What needs to be done
Where does the string "brown" appear in the records? Copy each line that holds it.

Supplied material
__________

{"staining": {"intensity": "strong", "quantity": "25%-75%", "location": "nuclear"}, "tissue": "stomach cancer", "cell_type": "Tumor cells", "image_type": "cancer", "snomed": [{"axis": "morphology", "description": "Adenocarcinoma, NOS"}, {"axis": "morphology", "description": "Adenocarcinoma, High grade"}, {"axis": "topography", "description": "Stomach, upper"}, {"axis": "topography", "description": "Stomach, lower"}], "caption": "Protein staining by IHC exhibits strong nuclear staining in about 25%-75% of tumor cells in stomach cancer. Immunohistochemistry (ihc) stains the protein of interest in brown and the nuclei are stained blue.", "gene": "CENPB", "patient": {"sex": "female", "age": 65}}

__________

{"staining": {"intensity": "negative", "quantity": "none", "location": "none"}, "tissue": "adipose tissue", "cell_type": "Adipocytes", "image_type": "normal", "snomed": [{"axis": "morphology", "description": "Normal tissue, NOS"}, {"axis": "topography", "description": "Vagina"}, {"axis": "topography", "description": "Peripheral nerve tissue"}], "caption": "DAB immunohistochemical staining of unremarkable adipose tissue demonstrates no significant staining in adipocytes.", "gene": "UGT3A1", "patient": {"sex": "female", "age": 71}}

__________

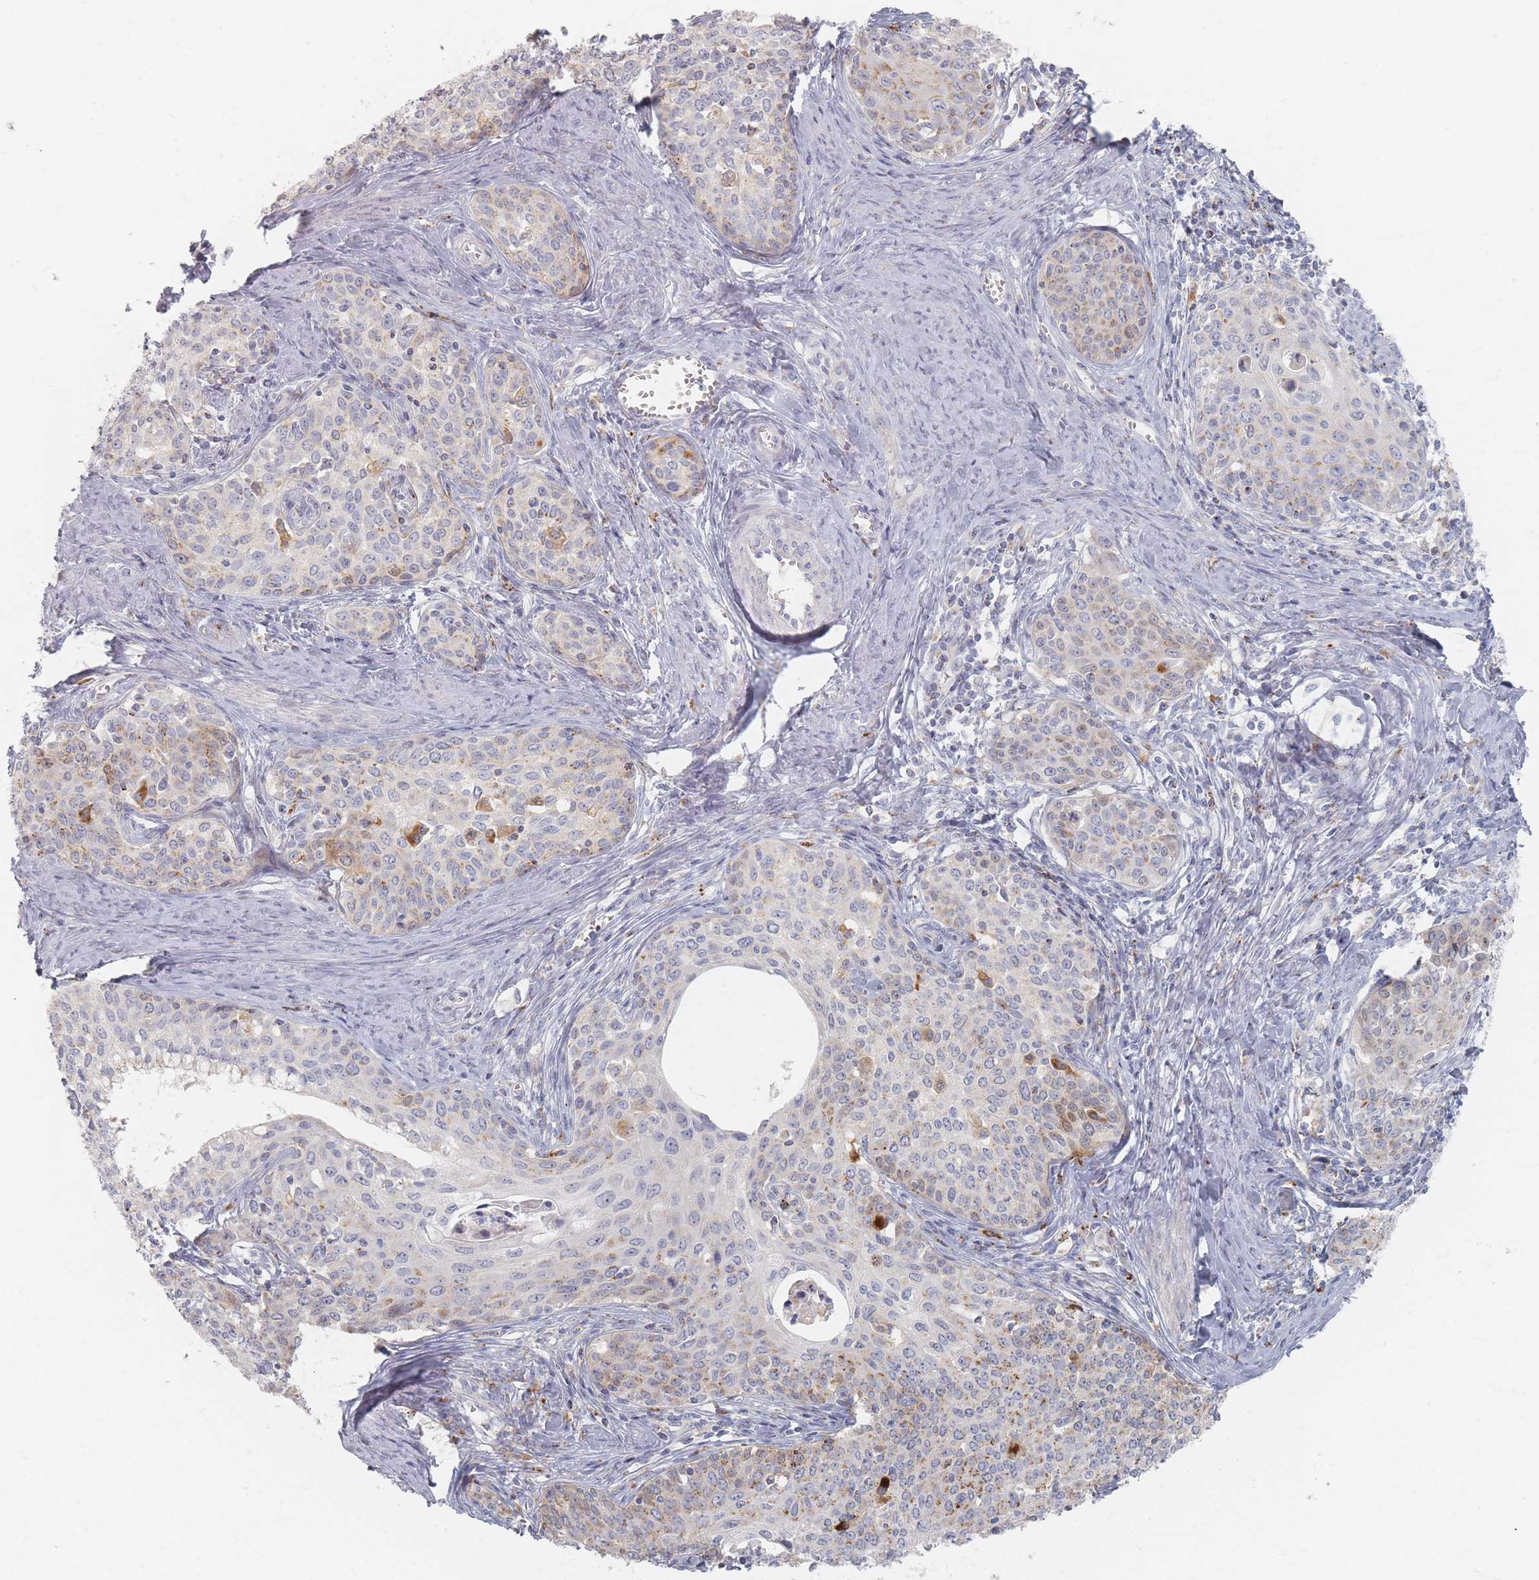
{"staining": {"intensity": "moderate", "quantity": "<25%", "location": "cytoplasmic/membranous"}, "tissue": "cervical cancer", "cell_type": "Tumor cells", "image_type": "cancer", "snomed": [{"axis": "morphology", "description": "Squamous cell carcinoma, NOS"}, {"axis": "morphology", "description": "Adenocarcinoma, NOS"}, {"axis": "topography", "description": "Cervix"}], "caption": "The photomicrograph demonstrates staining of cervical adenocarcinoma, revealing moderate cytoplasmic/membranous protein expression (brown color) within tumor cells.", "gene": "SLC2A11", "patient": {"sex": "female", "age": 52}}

__________

Task output
{"staining": {"intensity": "strong", "quantity": "25%-75%", "location": "nuclear"}, "tissue": "stomach cancer", "cell_type": "Tumor cells", "image_type": "cancer", "snomed": [{"axis": "morphology", "description": "Adenocarcinoma, NOS"}, {"axis": "morphology", "description": "Adenocarcinoma, High grade"}, {"axis": "topography", "description": "Stomach, upper"}, {"axis": "topography", "description": "Stomach, lower"}], "caption": "Protein staining by IHC exhibits strong nuclear staining in about 25%-75% of tumor cells in stomach cancer. Immunohistochemistry (ihc) stains the protein of interest in brown and the nuclei are stained blue.", "gene": "CENPB", "patient": {"sex": "female", "age": 65}}
{"staining": {"intensity": "moderate", "quantity": "<25%", "location": "cytoplasmic/membranous"}, "tissue": "cervical cancer", "cell_type": "Tumor cells", "image_type": "cancer", "snomed": [{"axis": "morphology", "description": "Squamous cell carcinoma, NOS"}, {"axis": "morphology", "description": "Adenocarcinoma, NOS"}, {"axis": "topography", "description": "Cervix"}], "caption": "The photomicrograph demonstrates staining of cervical adenocarcinoma, revealing moderate cytoplasmic/membranous protein expression (brown color) within tumor cells.", "gene": "SLC2A11", "patient": {"sex": "female", "age": 52}}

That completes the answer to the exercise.